EXTRACT PROVIDED ::
W. D. John Seneviratne is a Sri Lankan politician, a member of the Parliament of Sri Lanka and a former government minister.

Born in Kahawatta, Ratnapura, Seneviratne was the son of Welathanthirige Podi Appuhami and Soma Wijesundara. When he was a child his father died, and he was raised by his mother Soma Wijesundara.  He was educated at the Palmadulla Gangkanda Vidyalaya, Taxila Central College, Horana, Aquinas College, and at the Sri Lanka Law College.

At the Sri Lanka Law College, Seneviratne took an active role in the Law Student's movement. This experience helped him in being an active leader of the Sri Lanka Freedom Alliance.

When he first entered mainstream politics in 1977, the Sri Lanka Freedom Alliance was experiencing a severe crisis. During this crisis situation, Seneviratne acted as the chief organizer of the Palmadulla electorate.

Seneviratne first entered the Parliament of the Democratic Socialist Republic of Sri Lanka in 1989. He was appointed Deputy Minister of Education in 1995, and as Labour Minister in 1997. In 2000, he took over the Health Ministry.  He later became the Minister of Justice and Judicial Reforms under the United People's Freedom Alliance Government; he is currently Minister of Power and Energy.

TASK LIST ::
**A.** Duplicate a portion of the Seneviratne biography, beginning at the words "At the Sri Lanka Law College, Seneviratne" and stopping after "the Palmadulla electorate.".
**B.** Render this sentence from the Seneviratne biography in Spanish: "Seneviratne first entered the Parliament of the Democratic Socialist Republic of Sri Lanka in 1989."
**C.** Name every government post that the Seneviratne biography says he held.
None of the items after this point are needed.

LISTING ::
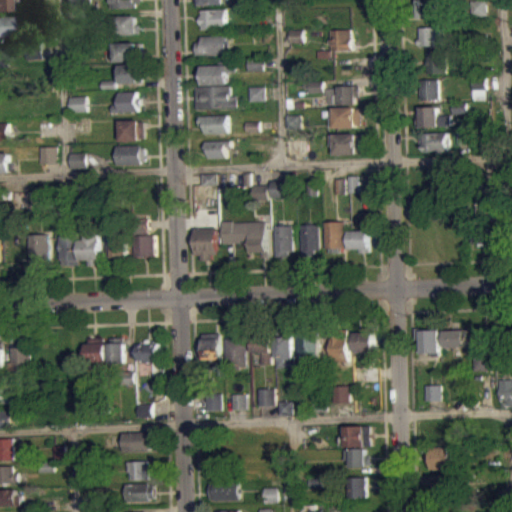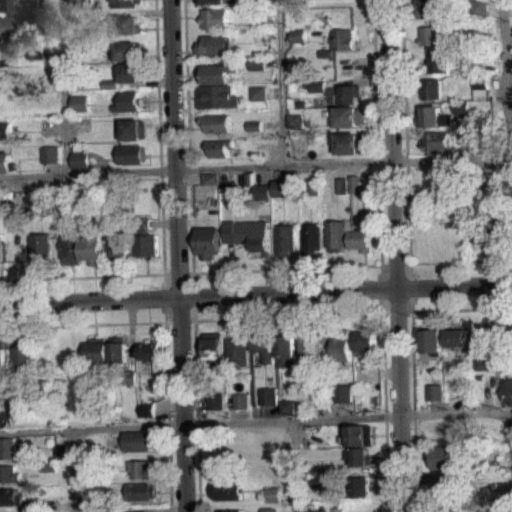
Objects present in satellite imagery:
building: (266, 0)
building: (214, 6)
building: (126, 8)
building: (4, 10)
building: (74, 17)
building: (428, 17)
building: (478, 17)
building: (215, 27)
building: (129, 34)
building: (2, 35)
building: (299, 44)
building: (432, 45)
building: (344, 48)
building: (214, 54)
building: (127, 60)
building: (36, 63)
building: (5, 65)
building: (439, 70)
building: (258, 73)
building: (131, 82)
road: (280, 82)
building: (217, 83)
road: (63, 86)
building: (318, 95)
building: (481, 97)
building: (431, 99)
building: (259, 102)
building: (349, 104)
building: (217, 106)
building: (128, 111)
building: (80, 113)
building: (350, 126)
building: (436, 126)
building: (296, 130)
building: (217, 132)
building: (254, 135)
building: (134, 139)
building: (5, 140)
building: (437, 151)
building: (349, 152)
building: (298, 155)
building: (220, 158)
building: (51, 164)
building: (132, 164)
road: (195, 168)
building: (80, 169)
building: (6, 171)
building: (210, 187)
building: (356, 193)
building: (314, 195)
building: (342, 195)
building: (282, 196)
building: (263, 201)
building: (44, 208)
building: (506, 241)
building: (249, 243)
building: (337, 243)
building: (481, 244)
building: (312, 248)
building: (362, 249)
building: (286, 250)
building: (207, 251)
building: (147, 254)
road: (176, 255)
road: (394, 255)
building: (93, 257)
building: (121, 258)
building: (41, 259)
building: (71, 259)
building: (0, 260)
road: (256, 292)
building: (457, 347)
building: (367, 351)
building: (433, 351)
building: (312, 355)
building: (214, 356)
building: (265, 356)
building: (340, 356)
building: (119, 359)
building: (287, 359)
building: (99, 360)
building: (236, 360)
building: (150, 361)
building: (484, 361)
building: (3, 366)
building: (23, 366)
building: (506, 399)
building: (435, 401)
building: (344, 402)
building: (268, 405)
building: (215, 410)
building: (241, 410)
building: (322, 412)
building: (287, 417)
building: (146, 420)
road: (255, 426)
building: (9, 428)
building: (360, 444)
building: (140, 450)
building: (8, 457)
building: (61, 460)
building: (358, 466)
building: (444, 467)
road: (292, 470)
road: (74, 471)
building: (140, 479)
building: (9, 482)
building: (360, 496)
building: (226, 499)
building: (142, 500)
building: (273, 503)
building: (9, 504)
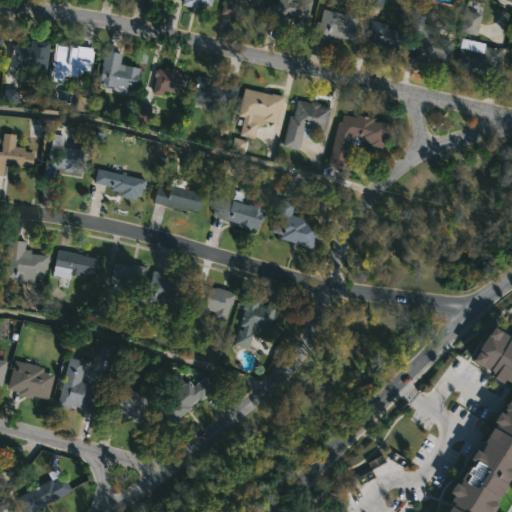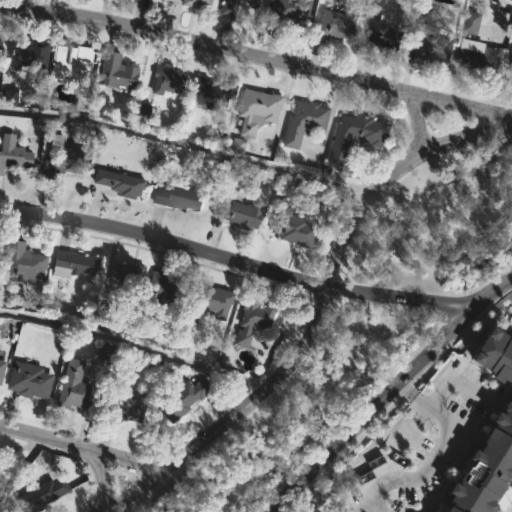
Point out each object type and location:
road: (508, 1)
building: (194, 3)
building: (235, 7)
building: (287, 13)
building: (288, 13)
building: (468, 22)
building: (471, 22)
building: (334, 25)
building: (335, 25)
building: (382, 36)
building: (380, 38)
building: (0, 39)
building: (0, 42)
building: (429, 42)
building: (429, 44)
road: (205, 45)
building: (28, 56)
building: (30, 56)
building: (478, 56)
building: (510, 59)
building: (67, 60)
building: (477, 60)
building: (69, 61)
building: (511, 61)
building: (116, 71)
building: (115, 72)
building: (163, 81)
building: (168, 82)
building: (212, 92)
building: (209, 93)
building: (10, 96)
road: (461, 104)
building: (255, 110)
building: (142, 111)
building: (257, 111)
building: (304, 122)
building: (302, 123)
road: (418, 126)
building: (354, 135)
building: (354, 136)
road: (461, 137)
road: (189, 143)
building: (237, 145)
building: (13, 153)
building: (13, 154)
building: (60, 158)
building: (64, 160)
building: (117, 183)
building: (117, 183)
building: (177, 196)
building: (176, 198)
building: (237, 212)
building: (237, 213)
road: (359, 215)
park: (442, 221)
building: (291, 226)
building: (293, 227)
road: (165, 241)
building: (20, 262)
building: (22, 263)
building: (71, 263)
building: (73, 264)
building: (125, 275)
building: (124, 276)
road: (492, 287)
building: (165, 289)
building: (162, 290)
road: (400, 295)
building: (214, 301)
building: (212, 302)
building: (99, 315)
building: (101, 318)
building: (252, 320)
building: (250, 321)
road: (137, 345)
building: (105, 352)
building: (1, 368)
building: (2, 368)
building: (27, 380)
building: (28, 380)
building: (71, 386)
building: (73, 386)
building: (181, 396)
building: (183, 399)
building: (123, 403)
building: (127, 405)
road: (369, 405)
park: (290, 412)
road: (237, 413)
building: (487, 435)
building: (488, 435)
road: (84, 448)
road: (436, 454)
road: (22, 462)
road: (98, 481)
building: (42, 492)
building: (43, 493)
building: (4, 507)
building: (4, 508)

RESPONSES ::
**A.**
At the Sri Lanka Law College, Seneviratne took an active role in the Law Student's movement. This experience helped him in being an active leader of the Sri Lanka Freedom Alliance.

When he first entered mainstream politics in 1977, the Sri Lanka Freedom Alliance was experiencing a severe crisis. During this crisis situation, Seneviratne acted as the chief organizer of the Palmadulla electorate.

**B.** Seneviratne ingresó por primera vez en el Parlamento de la República Socialista Democrática de Sri Lanka en 1989.

**C.**
- Deputy Minister of Education
- Labour Minister
- Health Minister
- Minister of Justice and Judicial Reforms
- Minister of Power and Energy